Elasticsearch _search query always runs on every index

Elasticsearch _search query always runs on every index - elasticsearch

I'm having an issue with a Kibana Dashboard, which complains with multiple Courier Fetch: xxx of 345 shards failed. warning messages every time I reload it.
Okay, I'm asking for data spanning over the last 15 minutes, and I have an index per day. There is no way today's index contains 345 shards. So, why does my query span over so many shards ?
Things I have checked :
Number of indices and of shards per index :
I checked this using the _cat/indices endpoint : After filtering out indices I didn't create myself (such as kibana's indices, basically everything that starts with a dot), I have 69 indices, each containing 5 shards (adding up to a total of 345 shards).

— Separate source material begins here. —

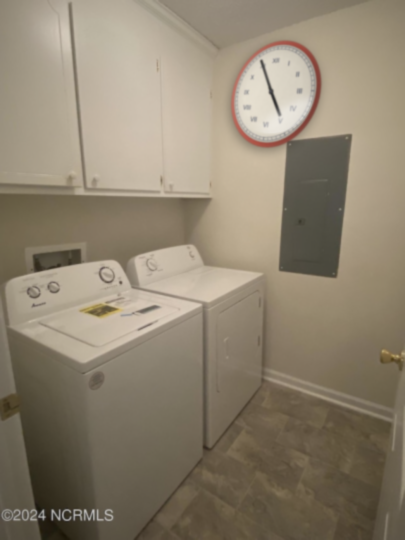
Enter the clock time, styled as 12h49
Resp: 4h55
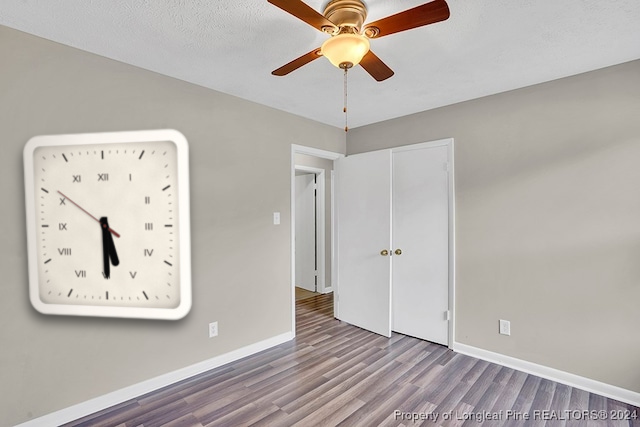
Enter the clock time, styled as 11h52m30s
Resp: 5h29m51s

That's what I was expecting.
This basically means that my search is executed on all of my indices.
I'm not writing new data to old indices :
Here is a query for last hour's records on today's index1 :
GET 20181027_logs/_search
{
"query": {
"bool": {
"must": [
{
"range": {
"timestamp": {
"gte": 1543326215000,
"lte": 1543329815000,
"format": "epoch_millis"
}
}
}
]
}
}
}
Answer (truncated) :
{
"took": 2,
"timed_out": false,
"_shards": {
"total": 5,
"successful": 5,
"failed": 0
},
"hits": {
"total": 1557,
Same query without restricting the index :
GET *_logs/_search
{
"query": {
"bool": {
"must": [
{
"range": {
"timestamp": {
"gte": 1543326215000,
"lte": 1543329815000,
"format": "epoch_millis"
}
}
}
]
}
}
}
Answer (truncated) :
{
"took": 24,
"timed_out": false,
"_shards": {
"total": 345,
"successful": 345,
"failed": 0
},
"hits": {
"total": 1557,
We can see that the second query returns exactly the same results than the first one, but searches through every index.
My timestamp field is indexed :
By default, every field in elasticsearch is indexed, but I still double-checked it :
GET 20181027_logs/_mapping
{
"20181027_logs": {
"mappings": {
"logs": {
"properties": {
[…]
"timestamp": {
"type": "date"
}
[…]
While a non-indexed field would give2 :
"timestamp": {
"type": "date",
"index": false
}
Remaining leads
At this point, I have really no idea what could be the issue.
Just as a side note : The timestamp field is not the insertion date of the event, but the date at which the event actually happened. Regardless of this timestamp, the events are inserted in the latest index.
This means that every index can have events corresponding to past dates, but no future dates.
In this precise case, I don't see how this could matter : since we're only querying for the last 15 minutes, the data can only be in the last index no matter what happens.
Elasticsearch and Kibana version : 5.4.3
Thanks for reading this far, and any help would be greatly appreciated !
1 : There's a mistake in index naming, causing an offset between the index name and the actual corresponding date, but it should not matter here.
2 : This was checked on another elastic cluster, of the same version, with some fields explicitly opted out of indexing

TL;DR
I finally solved the issue simply by reducing the number of shards.
Full disclosure
When using the dev tools on kibana, I could find many errors on the _msearch endpoint :
{
"shard": 2,
"index": "20180909_logs",
"node": "FCv8yvbyRhC9EPGLcT_k2w",
"reason": {
"type": "es_rejected_execution_exception",
"reason": "rejected execution of org.elasticsearch.transport.TransportService$7#754fe283 on EsThreadPoolExecutor[search, queue capacity = 1000, org.elasticsearch.common.util.concurrent.EsThreadPoolExecutor#16a14433[Running, pool size = 7, active threads = 7, queued tasks = 1000, completed tasks = 16646]]"
}
},
Which basically proves that I'm flooding my ES server with too many parallel requests on too many shards.
From what I could understand, apparently it's normal for kibana to query against every single index of my index pattern, event if some of them don't contain any fresh data (ES is supposed to query them anyway, and conclude that they don't contain any data in almost no time since the timestamp field is indexed)
From there, I had a few options :
1: Reduce the data retention
2: Reduce the number of parallel requests I am doing
3: Add nodes to my cluster
4: Restructure my data to use fewer shards
5: Increase the size of the search queue
1 and 2 are not an option in my case.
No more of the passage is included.